The game's sound and music is iconic, so it's hard to talk about it without talking about the game's music tracks.  We all know that "Type-A" sounds like a Russian melody, and that's because it was apparently based upon a Russian folk song.  "Type-C" is based on a piece by Johann Sebastian Bach, which gives it that classical sound.  "Type-B", however, is a wholly original tune, and composer Hirokazu Tanaka managed to also channel that Russian folk vibe to great effect.  Add the bouncy title screen theme, the high score music, and the triumphant music that plays as the rocket launches, and despite its diminutive size, the score is as well composed as one could hope for.  Sounds are also iconic, with the funny block rotation sound, the nice "slap" sound when you drop a piece to the bottom, the subtle single-line clear noise, and the not-so-subtle "Tetris" clear noise, as well as the "I'm dead!" sound that plays when you get a Game Over by filling up the play field.  They're not the best sounds you can produce on the hardware, but for an early title, they're still impressive.

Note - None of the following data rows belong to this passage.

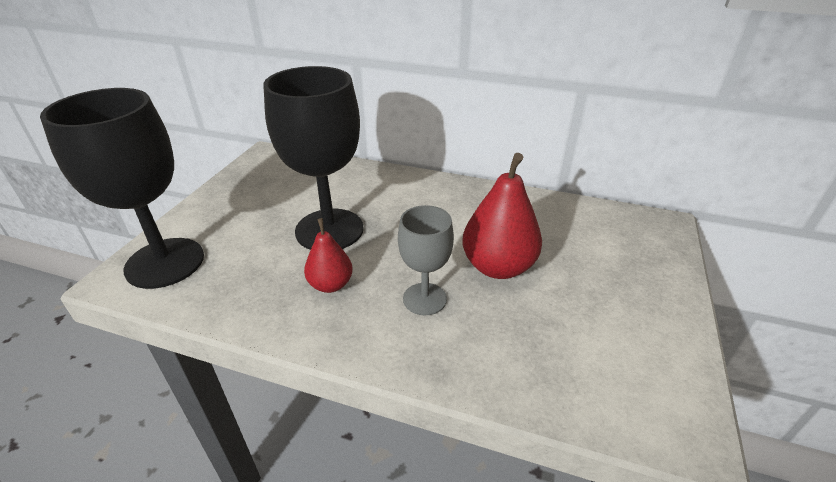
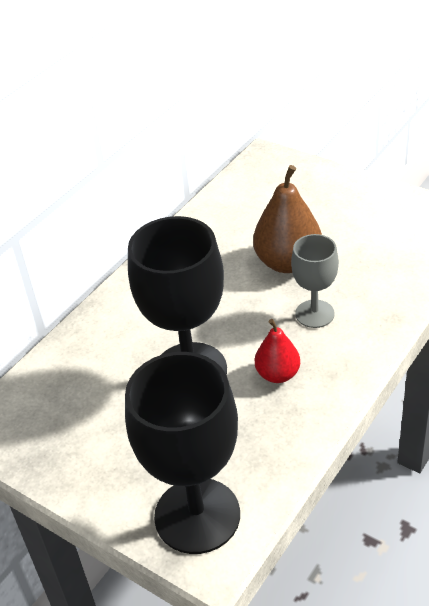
camera: 70 degrees left, 5 degrees up
(498, 267) = (288, 262): red pear -> brown pear

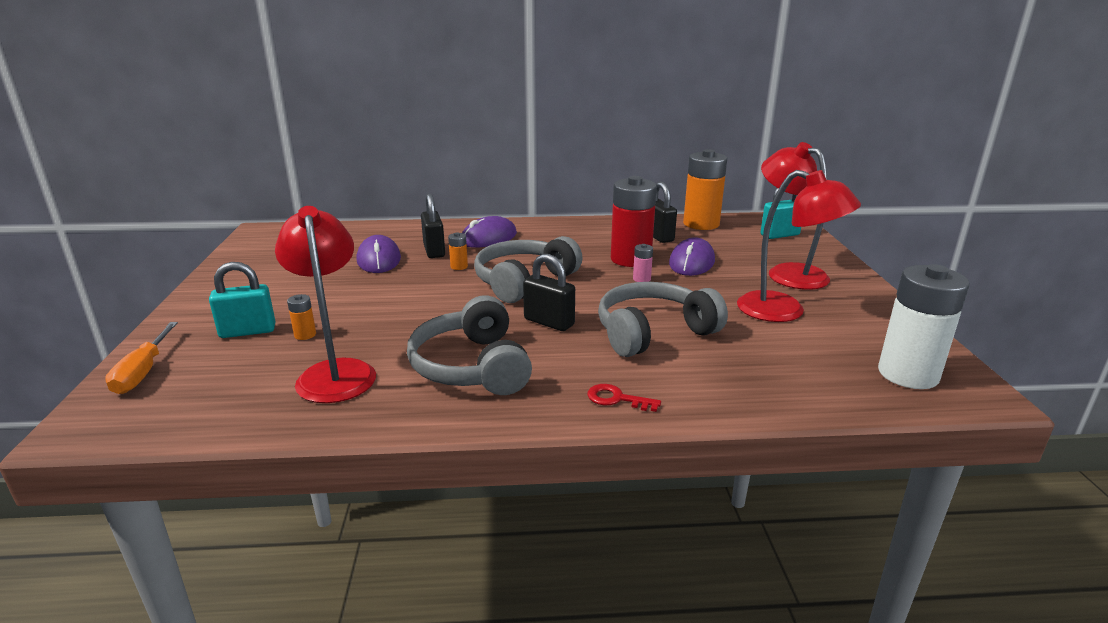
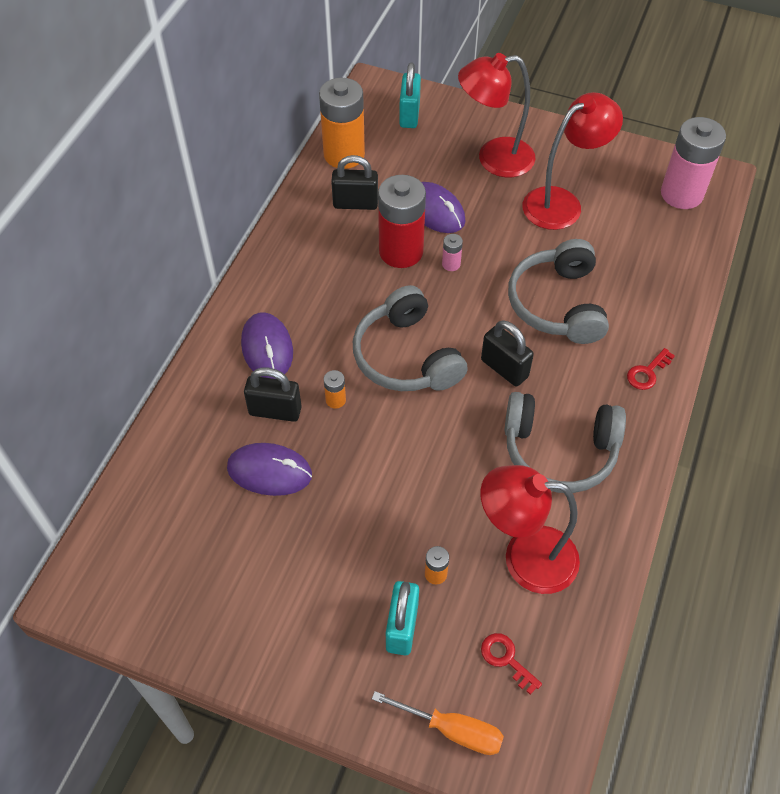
camera: 65 degrees left, 30 degrees up
(218, 384) = (506, 659): none -> red key
(549, 322) = (504, 368): black padlock -> black padlock turned 75 degrees clockwise
(908, 374) = (681, 194): white battery -> pink battery

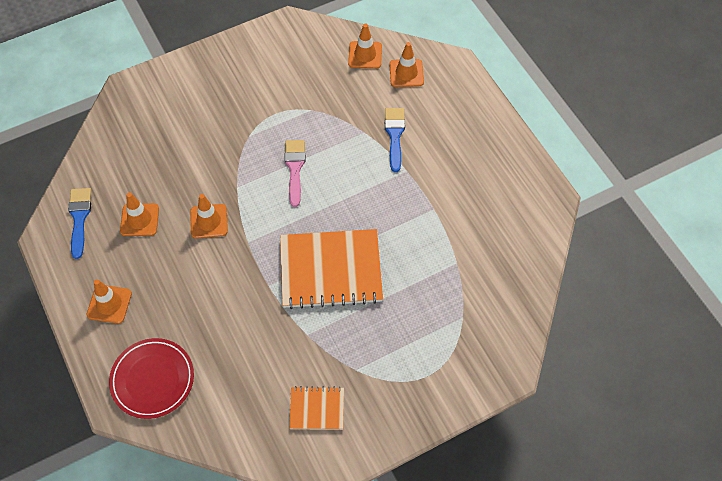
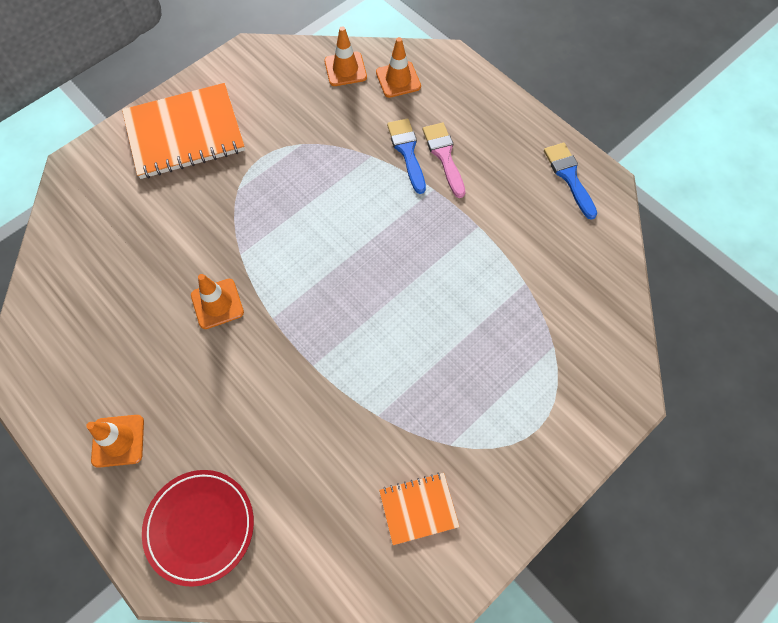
camera: 15 degrees left, 5 degrees up
(79, 218) = (52, 339): blue brush -> blue brush (569, 177)
(139, 220) = (130, 322): orange traffic cone -> none
(295, 168) = (303, 216): pink brush -> pink brush (444, 156)
(330, 270) = (382, 328): orange notebook -> orange notebook (185, 133)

If you're a Tetris perfectionist like me, you'll see this screen
a lot as you throw game after game, searching for that
perfect play through where you can execute Tetris after Tetris.

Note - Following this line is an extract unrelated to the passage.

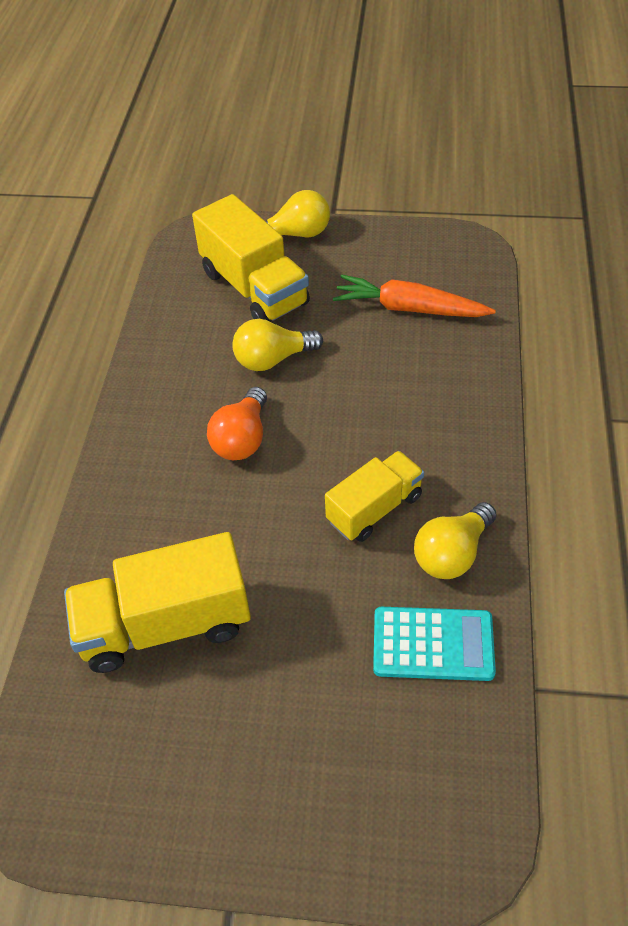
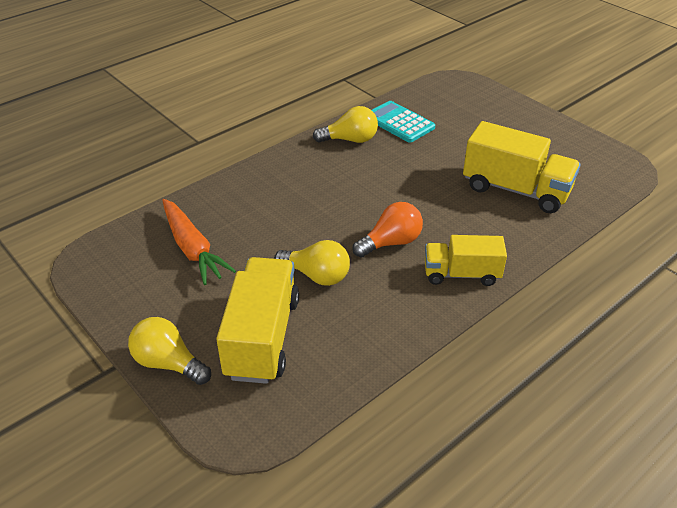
camera: 140 degrees left, 10 degrees down
(374, 508) = (361, 172): yellow truck -> yellow truck (461, 274)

As I mentioned earlier, the ability to manage your pieces on the play field and line them up to achieve a "Tetris" is truly the technique that needs to be mastered to get the most out of the game.  Based on the pieces that fall, I generally try and choose either the right or left side of the board to leave open, stack up pieces to make a complete, 4-line (or higher) group, and leave the space for the 4-square "line" piece to complete that "Tetris" and score big points.  As pieces fall, and you place them, you have to be cognizant of all 7 pieces available, because you might get 3 big squares in a row, or the "L" and "J" pieces, and have nowhere to put them.  This puzzle piece management is of the utmost importance; otherwise, you'll find yourself expending available lines to clear away ill-placed pieces, rather than making "Tetris" blocks.  To increase the challenge, you can press the Select button during play to turn off the preview of what the next piece will be, which removes your ability to plan ahead by a move.

Starting at a higher level means you can rack up points
faster, and begin to achieve scores upwards of 100,000.

It seems surreal to talk about Tetris on the Game Boy, more than 25 years after its release.  It's difficult to pinpoint what it is about the game that makes it so addictive.  I picked it up a couple days ago, intending to play a round or two, and before I knew it, I had burned over 2 hours playing, without even realizing it.  That's much of what the game has going for it - that deceptive simplicity and addictive game play.  That addictive quality is only part of the game's appeal, and hopefully I've illustrated that above.  Make no mistake - if you own an original Game Boy, Game Boy Pocket, or even a newer Game Boy Color or Advance, you owe it to yourself to play the original Tetris release, because it's just one of those games every gamer should experience.  Essential.